Description of problem: Clean install of 4.2 nightly build using IPI on AWS with all defaults, installation of ServiceMesh 1.0 (GA) using basic vanilla approach with no specific configuration, the Pilot Pods fail to start because the required CPU limit (500) is larger that the standard AWS machine size used for IPI. Version-Release number of selected component (if applicable): 4.2.0-0.nightly-2019-09-04-142146 ServiceMesh 1.0 GA How reproducible: Always - post installation of ServiceMesh the Pilot Pods stick in Pending and 'Unschedulable' Steps to Reproduce: 1. Install the 4.2 nightly build via the openshift_installer 2. Follow the instructions for installing the GA ServiceMesh 3. Watch the Pod workload and see the Pilot Pods failing to start Actual results: Pilot Pods fail to start as unschedulable Expected results: All Pods start correctly Additional info: By manually changing the Pod spec YAML for the Pilot Pods and reducing the required CPU to 100 from 500 the Pods start correctly
Could be a duplicate of https://bugzilla.redhat.com/show_bug.cgi?id=1720174
PR pending for 3.11 https://github.com/openshift/origin/pull/23779 which will be ported to the other releases.
@Ian Lawson , Can you provide the ServiceMeshControlPlane template for this bug? And "the standard AWS machine size used for IPI" mean which type? for example m5.large or else?
Installation was via the instructions on the Customer Portal at https://docs.openshift.com/container-platform/4.1/service_mesh/service_mesh_install/installing-ossm.html#installing-ossm The configuration for the Cluster was driven by doing a vanilla run of the openshift_installer for AWS with no configuration changes, which generates a cluster with 3xMaster (m4.xlarge) and 3xWorker (m4.large) Everything was done with the defaults provided as part of the ServiceMesh install and IPI installer for AWS - I had to manually change the Pod spec for the Pilot component to get it to deploy as the 500 requirement is too great for default settings of the IPI workers.

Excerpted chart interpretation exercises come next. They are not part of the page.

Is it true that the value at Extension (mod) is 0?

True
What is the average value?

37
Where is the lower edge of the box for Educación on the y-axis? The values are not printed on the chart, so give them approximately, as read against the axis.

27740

Hi Ian, Checking this bz and going through the Service Mesh installation docs, it appears this is not actually a bug. The default cluster which you have installed has created m4.large VM instance which have 2 CPUs (2000m cpu capacity) out of which around 1500m is available for pod allocation. Going through installation docs, I see Pilot pod have default cpu value of 500m, however in docs it is mentioned to configure it as per the resources available on OpenShift cluster. Also the appropriate value of 100m is mentioned for Pilot pod. Since Service Mesh have many components which I guess is using the limited CPU resource available on 3 worker nodes after which Pilot pod's 500m cpu request is not getting fulfilled by nodes. So I guess you would need to either set lower cpu value for Pilot pod or provision larger worker nodes instances. I am adding reference to the specific docs section below. From ServiceMesh docs: The resources you configure for Red Hat OpenShift Service Mesh with these parameters, including CPUs, memory, and the number of pods, are based on the configuration of your OpenShift cluster. Configure these parameters based on the available resources in your current cluster configuration. ServiceMeshControlPlane parameters https://docs.openshift.com/container-platform/4.1/service_mesh/service_mesh_install/customizing-installation-ossm.html#ossm-cr-parameters_customizing-installation-ossm Istio Pilot configuration https://docs.openshift.com/container-platform/4.1/service_mesh/service_mesh_install/customizing-installation-ossm.html#ossm-cr-parameters_customizing-installation-ossm Thanks
Cool - that's what I did eventually, lowered the Pod spec requirement to 100...
Thanks Ian, I will close this bz then.